O tema fiscal nem sempre é de domínio de todo empreendedor. Muitos não sabem quais tributos precisam ser pagos mensalmente, e tremem só de pensar em quão burocrático isso pode ser. Mas se você tem a ajuda de um bom contador, não precisa se preocupar. Apenas atente-se ao que é necessário conhecer para saber ao menos requerer a tomada de uma decisão. Todo o resto fica por conta da contabilidade. Comecemos então pelo básico, mas necessário: o Simples Nacional.

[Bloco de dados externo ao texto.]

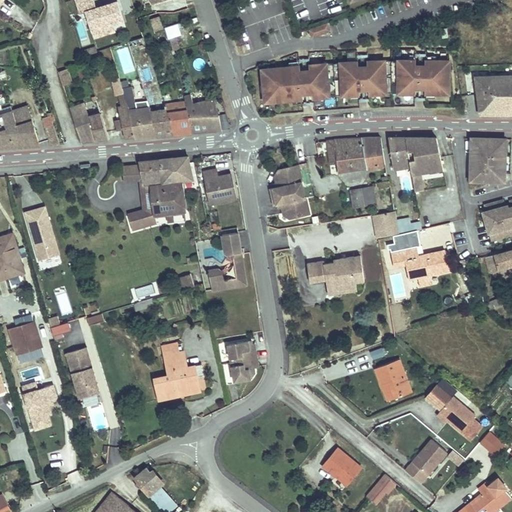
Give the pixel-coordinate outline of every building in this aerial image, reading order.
[(97,8),(93,0),(75,0),(80,14),(86,12),(92,31),(113,24),(124,21),(118,1),(110,4),(112,9),(108,11),(106,5),(97,8)] [(159,16),(152,19),(156,31),(164,29),(159,16)] [(177,23),(164,28),(168,40),(170,40),(177,38),(181,36),(177,23)] [(328,23),(322,25),(325,32),(330,31),(328,23)] [(113,24),(92,31),(94,38),(116,32),(113,24)] [(322,25),(310,29),(313,37),(325,32),(322,25)] [(177,38),(170,40),(173,50),(180,48),(177,38)] [(95,47),(85,50),(86,55),(97,52),(95,47)] [(262,70),(265,102),(303,99),(302,93),(305,93),(306,94),(309,94),(309,93),(312,93),(313,98),(336,96),(359,95),(359,89),(362,89),(362,90),(366,90),(366,89),(369,89),(369,94),(386,93),(415,93),(416,88),(419,88),(419,89),(422,89),(422,88),(425,88),(425,94),(449,94),(449,61),(426,61),(425,66),(422,66),(422,65),(419,65),(419,66),(416,66),(416,61),(385,61),(368,62),(368,67),(365,67),(365,66),(361,66),(361,67),(358,67),(358,62),(334,63),(310,65),(310,71),(307,71),(307,70),(303,70),(303,71),(300,72),(300,66),(262,70)] [(85,68),(78,70),(80,77),(87,75),(85,68)] [(59,72),(63,86),(72,83),(68,69),(59,72)] [(511,76),(476,78),(481,114),(511,114),(511,76)] [(120,78),(112,80),(116,96),(118,95),(124,93),(121,82),(120,78)] [(127,81),(121,82),(124,93),(128,106),(130,111),(135,137),(135,138),(157,136),(150,108),(147,101),(135,102),(132,86),(128,87),(127,81)] [(124,93),(118,95),(122,107),(128,106),(124,93)] [(191,95),(185,97),(188,110),(195,132),(222,130),(219,115),(218,115),(214,98),(194,104),(191,95)] [(186,102),(165,106),(174,135),(195,132),(188,110),(186,102)] [(85,103),(71,108),(82,142),(96,141),(85,103)] [(126,138),(135,137),(130,111),(128,106),(122,107),(119,107),(122,120),(124,128),(126,138)] [(165,106),(150,108),(157,136),(174,135),(165,106)] [(11,107),(0,110),(0,112),(1,116),(13,112),(11,107)] [(0,147),(40,145),(28,107),(13,112),(1,116),(0,112),(0,147)] [(51,144),(59,144),(52,121),(55,120),(53,112),(47,114),(48,117),(43,118),(51,144)] [(89,116),(96,141),(109,140),(100,113),(89,116)] [(386,165),(381,137),(349,139),(327,141),(331,164),(338,163),(338,172),(386,165)] [(406,137),(389,137),(394,170),(411,167),(406,137)] [(437,138),(406,137),(411,167),(412,174),(421,173),(443,169),(437,138)] [(506,139),(472,138),(471,181),(505,182),(506,139)] [(190,168),(189,163),(188,156),(160,159),(165,183),(183,180),(193,179),(190,168)] [(140,165),(144,185),(146,185),(165,183),(160,159),(140,162),(140,165)] [(140,165),(122,166),(124,181),(140,180),(142,193),(147,193),(146,185),(144,185),(140,165)] [(298,165),(280,169),(275,176),(276,183),(277,187),(274,187),(270,188),(274,206),(281,204),(282,207),(284,215),(291,219),(310,215),(306,198),(303,198),(301,190),(303,187),(298,165)] [(216,169),(204,172),(211,204),(236,198),(234,187),(230,188),(227,175),(218,177),(216,169)] [(424,190),(421,173),(412,174),(415,192),(424,190)] [(147,193),(142,193),(144,211),(153,209),(154,215),(155,215),(167,213),(173,213),(185,211),(183,197),(185,197),(183,180),(165,183),(146,185),(147,193)] [(374,188),(362,189),(365,205),(376,203),(374,188)] [(362,189),(351,191),(353,207),(365,205),(362,189)] [(483,212),(491,240),(511,234),(511,200),(511,201),(511,205),(511,206),(509,207),(509,205),(505,206),(503,200),(485,205),(487,211),(483,212)] [(36,247),(39,261),(59,255),(45,207),(26,212),(34,243),(36,242),(37,246),(36,247)] [(144,211),(128,216),(132,230),(156,223),(155,215),(154,215),(153,209),(144,211)] [(378,214),(382,237),(400,234),(397,221),(396,211),(378,214)] [(410,218),(397,221),(400,234),(422,229),(421,222),(411,224),(410,218)] [(423,253),(454,245),(449,224),(418,231),(423,253)] [(0,279),(24,272),(21,261),(16,263),(9,239),(14,238),(12,232),(0,235),(0,279)] [(238,232),(222,235),(225,253),(228,255),(241,253),(238,232)] [(14,238),(9,239),(16,263),(21,261),(14,238)] [(417,246),(391,251),(393,262),(405,260),(409,279),(410,278),(431,274),(450,270),(445,250),(418,256),(417,246)] [(511,249),(486,257),(490,271),(511,265),(511,249)] [(241,253),(233,254),(237,278),(245,276),(241,253)] [(59,255),(39,261),(42,270),(62,265),(59,255)] [(324,261),(308,263),(311,283),(327,280),(328,285),(338,283),(339,289),(357,286),(356,283),(365,281),(361,255),(340,258),(341,265),(335,266),(335,262),(334,262),(325,264),(324,261)] [(218,269),(209,270),(212,290),(246,285),(245,276),(226,279),(225,274),(218,269)] [(191,275),(181,278),(185,289),(194,286),(191,275)] [(338,283),(328,285),(329,295),(357,291),(357,286),(339,289),(338,283)] [(66,292),(57,294),(61,315),(71,312),(66,292)] [(470,296),(473,305),(482,302),(479,293),(470,296)] [(487,303),(490,310),(507,303),(504,296),(487,303)] [(151,299),(135,304),(137,310),(153,306),(151,299)] [(102,314),(87,318),(89,325),(105,321),(102,314)] [(10,329),(18,353),(42,346),(32,316),(19,320),(21,326),(10,329)] [(58,316),(49,319),(51,327),(60,324),(58,316)] [(65,323),(51,327),(54,336),(68,332),(65,323)] [(252,340),(228,344),(235,381),(251,379),(255,373),(254,368),(259,367),(256,349),(253,349),(253,345),(252,340)] [(177,342),(163,346),(164,353),(171,351),(172,354),(179,352),(177,342)] [(42,346),(18,353),(21,363),(45,356),(42,346)] [(87,347),(66,353),(79,398),(100,392),(87,347)] [(382,348),(370,352),(373,359),(385,355),(382,348)] [(171,351),(164,353),(169,376),(155,379),(159,400),(178,396),(176,388),(181,387),(182,391),(200,387),(197,376),(195,365),(187,367),(184,351),(179,352),(172,354),(171,351)] [(376,368),(382,385),(391,382),(392,385),(391,385),(396,398),(412,392),(399,359),(376,368)] [(201,364),(195,365),(197,376),(204,375),(201,364)] [(438,386),(437,388),(444,393),(445,391),(449,386),(442,380),(437,385),(438,386)] [(22,386),(24,394),(38,389),(36,382),(22,386)] [(391,382),(382,385),(388,401),(396,398),(391,385),(392,385),(391,382)] [(437,385),(436,385),(426,397),(441,410),(439,413),(448,421),(462,432),(476,416),(445,391),(444,393),(437,388),(438,386),(437,385)] [(24,394),(36,429),(51,425),(48,416),(51,415),(49,407),(48,403),(52,402),(55,401),(50,386),(38,389),(24,394)] [(176,388),(178,396),(201,391),(200,387),(182,391),(181,387),(176,388)] [(439,413),(437,415),(446,423),(448,421),(439,413)] [(479,443),(495,457),(505,445),(489,431),(479,443)] [(432,439),(413,462),(428,475),(447,452),(432,439)] [(338,448),(323,466),(335,477),(337,475),(340,477),(339,479),(347,485),(362,468),(338,448)] [(453,449),(448,456),(459,465),(465,459),(453,449)] [(362,465),(369,470),(372,466),(365,461),(362,465)] [(413,462),(406,470),(421,483),(428,475),(413,462)] [(149,494),(160,485),(160,484),(146,468),(135,478),(139,481),(140,483),(149,494)] [(385,473),(366,496),(375,504),(385,492),(388,494),(397,484),(385,473)] [(482,493),(459,511),(496,511),(500,509),(499,507),(511,497),(505,489),(506,488),(498,478),(489,486),(486,483),(478,489),(482,493)] [(169,511),(177,505),(160,485),(149,494),(165,511),(169,511)] [(136,511),(112,492),(96,511),(136,511)] [(7,498),(13,509),(16,507),(11,497),(7,498)] [(0,511),(6,511),(13,509),(7,498),(0,502),(0,511)]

Saiba o que é Simples Nacional

Criado para simplificar a vida do empreendedor, é um regime tributário diferenciado, que, resumidamente, facilita o recolhimento de impostos — que são baseados somente no levantamento da receita bruta mensal ao longo de um ano. Podem optar pelo Simples Nacional as microempresas com receita bruta de até 360 mil reais ao ano e as empresas de pequeno porte que possuam a mesma receita de até 3,6 milhões de reais. Por meio dele o empreendedor consegue pagar diversos tributos de maneira unificada — Contribuição para o PIS/PASEP, Imposto de Renda da Pessoa Jurídica (IRPJ), Imposto sobre os Produtos Industrializados (IPI), Imposto Sobre Serviços de Qualquer Natureza (ISS), entre outros.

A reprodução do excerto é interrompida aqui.